Yeah, but how?   :Shocked: 

----------

## m.mascherpa

oh my...

and i thought i'd read the whole README...

sorry for asking.

besides, i found this words that might be VERY interesting

in my case:

 *Quote:*   

> 
> 
> On Linux systems, you will notice that the server is always running as root.
> 
> This is intentional, and more secure that servers who are changing their
> ...

 

so it turns out that pureftpd works the same way apache does,

as darktux was pointing out.

thanks guys  :Smile: 

----------

## bsolar

Something I didn't know, so that wasn't useless at all.  :Cool: 

Btw. this was introducted in the last version and the developers are doing a major reimplementation oriented to the new feature.

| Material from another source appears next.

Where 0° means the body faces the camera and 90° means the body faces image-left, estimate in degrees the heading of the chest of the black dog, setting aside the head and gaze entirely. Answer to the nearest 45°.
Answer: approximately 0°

We'll see...  :Rolling Eyes: 

----------

## meetra

--with-privsep

enable privilege separation.

add this line to the ebuild you like, or just ./configure --with-privsep (and the other options).

----------

## m.mascherpa

 *meetra wrote:*   

> --with-privsep
> 
> enable privilege separation.
> 
> add this line to the ebuild you like, or just ./configure --with-privsep (and the other options).

 

yep.

--with-everything doesn't include this feature,

we must activate it manually.

maybe it's the case to notice the ebuild mantainer

to include this option, maybe with an ebuild-spcific

USE flag or something.  :Smile: 

----------

## darktux

 *mush wrote:*   

>  *meetra wrote:*   --with-privsep
> 
> enable privilege separation.
> 
> add this line to the ebuild you like, or just ./configure --with-privsep (and the other options). 
> ...

 

Yhea! USE="security-please" emerge pure-ftpd   :Wink: 

----------